Sri Lanka’s diasporized JehanR is the co-founder of this project to sell toilet paper. The interesting part is that 50% of profits go to build toilets in the developing world. Good sanitation has perhaps the biggest affect on health and quality of life. The most important things to living are clean water, decent food, hygiene, and not getting sick. All of these are directly connected to good sanitation, but toilets are not a very sexy topic. Much more money goes to less productive causes, and I think Who Gives A Crap is trying to address this with humor.
As you can see above, this fellow seems like he’s going to sit on a toilet (which doesn’t seem connected to plumbing btw) until they raise the $50,000 they need to get their first bulk order and ship. They’ve already raised over $20,000 via crowdfunding site IndieGoGo. Him and his co-founders in the US are launching this brand which ships apparently nice toilet paper and also gives back to build toilets in the developing world. Nice toilet paper fine, I’ve rarely been in a situation where I could afford to linger over my toilet paper choices. Sanitation for the developing world is, however, an issue that’s close to my heart, and ass I guess.
Let Erika Christakis break it down for you (via Andrew Sullivan):
The impact of poor sanitation — and its economic consequences — is well-known. Diarrhea alone causes at least 800,000 child deaths per year in the developing world. Reductions in infant and maternal deaths are clear when access to sanitation and water is improved, and there are many “spillover” benefits of sanitation that extend beyond a reduction in fecal-borne disease. In other words, providing more toilets reduces illness and death from diseases that are not caused by a lack of toilets. This phenomenon (called the Wills-Reinecke multiplier) was first noticed when deaths from all infectious diseases, and not just typhoid, decreased after the water supply was improved in 19th century Massachusetts, and is probably explained by the body’s improved capacity to fight infection when it’s not under chronic attack by pathogens specifically in dirty water.
Read more: TIME.com
Over 2.5 billion people have shitty toilets and 1 billion have no toilets at all.

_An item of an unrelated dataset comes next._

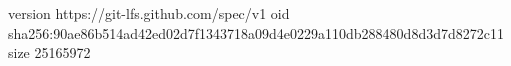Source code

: version https://git-lfs.github.com/spec/v1
oid sha256:90ae86b514ad42ed02d7f1343718a09d4e0229a110db288480d8d3d7d8272c11
size 25165972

So these are people defecating and peeing in urban areas and open fields, which has a knock-on effect of polluting water, decreasing health, and generally making life worse for everyone. Intervention on this issue can have the greatest knock-on effect for general health and well-being, but it’s also an issue that makes us uncomfortable to talk about. Hopeful humorous and business-oriented efforts like Who Gives A Crap can make a difference.